LaGrange Park trustees accept $600,000 in grants for public works garage

Updated: April 2, 2012 1:55AM



By a 4-3 vote, the LaGrange Park Village Board has agreed to accept $600,000 in grants to help fund renovations to the village’s aging public works garage.

Voting in favor of the measure Jan. 24 were trustees Scott Mesick, LaVelle Topps and Patricia Rocco and Village President Jim Discipio, who broke the tie.

“The time has come we need to move forward on this,” Discipio said. “The grant money is there for us to utilize, and we do have the funds necessary to provide a $1.2 million building.

“What happened in the past, we can look at the negatives all we want, but that doesn’t help us today or help our employees,” he said. ‘We’ve got to be positive and move forward.”

Trustees Marshall Seeder, Rimas Kozica and Susan Storcel opposed the measure, because they said the scope and cost of the project weren’t detailed enough.

“What I’m in favor of is finding out what this is going to cost,” Seeder said. “We’re about to vote on this with the bare minimum of $1.25 million. I don’t think we should spend taxpayers’ money on the basis of guesses.”

The board’s vote followed a lengthy presentation and debate on the history of repairing or replacing the garage, parts of which were built in 1953. Estimate have ranged since 2006 from about $380,000 for repairing parts of the structure to constructing a Leadership in Energy and Environmental Design standards building for $6.7 million.

More recently, the board reached consensus in October 2010 on renovating part of the garage and replacing the oldest section with a metal building totaling 6,775 square feet, estimated to cost $1.2 million. The board has set aside $600,000 to fund the project.

But trustees stopped short of spending $16,000 in February to develop detailed plans for the garage, including a more refined cost estimate and exactly what could be included for $1.2 million. Trustees wanted to learn whether the grants would be approved first, and funding was tied up in a court challenge until July.

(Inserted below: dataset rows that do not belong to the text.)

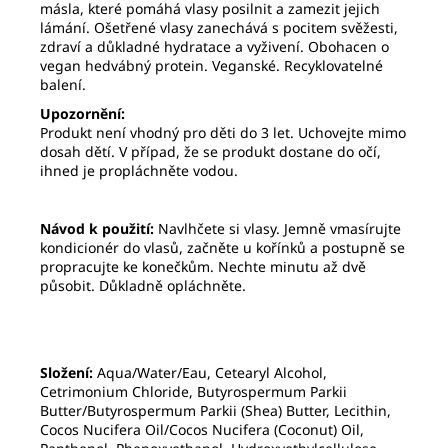
másla, které pomáhá vlasy posilnit a zamezit jejich
lámání. Ošetřené vlasy zanechává s pocitem svěžesti,
zdraví a důkladné hydratace a vyživení. Obohacen o
vegan hedvábný protein. Veganské. Recyklovatelné
balení.
Upozornění:
Produkt není vhodný pro děti do 3 let. Uchovejte mimo
dosah dětí. V případ, že se produkt dostane do očí,
ihned je propláchněte vodou.
Návod k použití:
Navlhčete si vlasy. Jemně vmasírujte
kondicionér do vlasů, začněte u kořínků a postupně se
propracujte ke konečkům. Nechte minutu až dvě
působit. Důkladně opláchněte.
Složení:
Aqua/Water/Eau, Cetearyl Alcohol,
Cetrimonium Chloride, Butyrospermum Parkii
Butter/Butyrospermum Parkii (Shea) Butter, Lecithin,
Cocos Nucifera Oil/Cocos Nucifera (Coconut) Oil,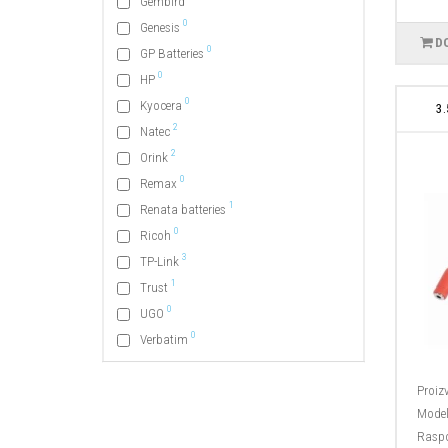
Gembird
0
Genesis
D
0
GP Batteries
0
HP
0
Kyocera
3
2
Natec
2
Orink
0
Remax
1
Renata batteries
0
Ricoh
3
TP-Link
1
Trust
0
UGO
0
Verbatim
Proiz
Model
Raspo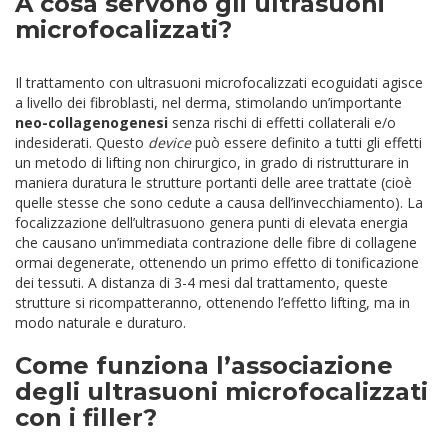
A cosa servono gli ultrasuoni
microfocalizzati?
Il trattamento con ultrasuoni microfocalizzati ecoguidati
agisce
a livello dei fibroblasti, nel derma, stimolando un’importante
neo-collagenogenesi
senza rischi di effetti collaterali e/o
indesiderati. Questo
device
può essere definito a tutti gli effetti
un metodo di lifting non chirurgico, in grado di ristrutturare in
maniera duratura le strutture portanti delle aree trattate (cioè
quelle stesse che sono cedute a causa dell’invecchiamento). La
focalizzazione dell’ultrasuono genera punti di elevata energia
che causano un’immediata contrazione delle fibre di collagene
ormai degenerate, ottenendo un primo effetto di tonificazione
dei tessuti. A distanza di 3-4 mesi dal trattamento, queste
strutture si ricompatteranno, ottenendo l’effetto lifting, ma in
modo naturale e duraturo.
Come funziona l’associazione
degli ultrasuoni microfocalizzati
con i filler?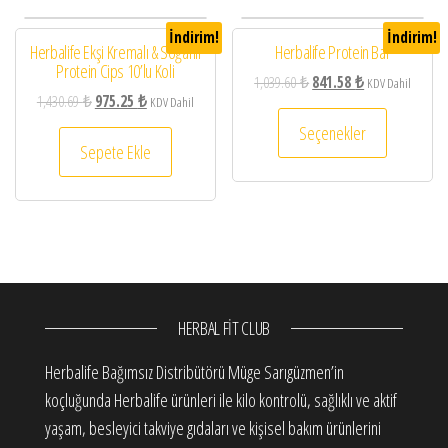
İndirim!
İndirim!
Herbalife Ekşi Kremalı & Soğanlı
Herbalife Protein Bar
Protein Cips 10’lu Koli
1,039.60
₺
841.58
₺
KDV Dahil
1,430.69
₺
975.25
₺
KDV Dahil
Seçenekler
Sepete Ekle
HERBAL FIT CLUB
Herbalife Bağımsız Distribütörü Müge Sarıgüzmen’in
koçluğunda Herbalife ürünleri ile kilo kontrolü, sağlıklı ve aktif
yaşam, besleyici takviye gıdaları ve kişisel bakım ürünlerini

Seeder, Kozica and Storcel said they favored having an architect draw up the detailed plans before accepting the grants. Village Manager Julia Cedillo said she would check on how long it would take to update figures on the preliminary estimates, as well as draw up the detailed plans.

Topps said he didn’t want to risk having the village lose the funding by missing a Feb. 17 deadline.

“We all want the same thing. We have to take the next step,” he said. “To wait until Feb. 17, I don’t feel comfortable. I’d rather get it in place.”

Rocco said she was confident in voting for the measure because the wording is flexible and general in scope, not committing the village to a specific plan.

“It only makes sense to accept the $600,000 grants,” Rocco said. “It’s easier to go ahead with modifications later than to change the terms of the grant. There seems to be no down side in accepting the grant funds.”

Mesick, who served as chairman of a committee studying the project, agreed.

“Now the funding is here, and it’s time to spend it wisely,” Mesick said.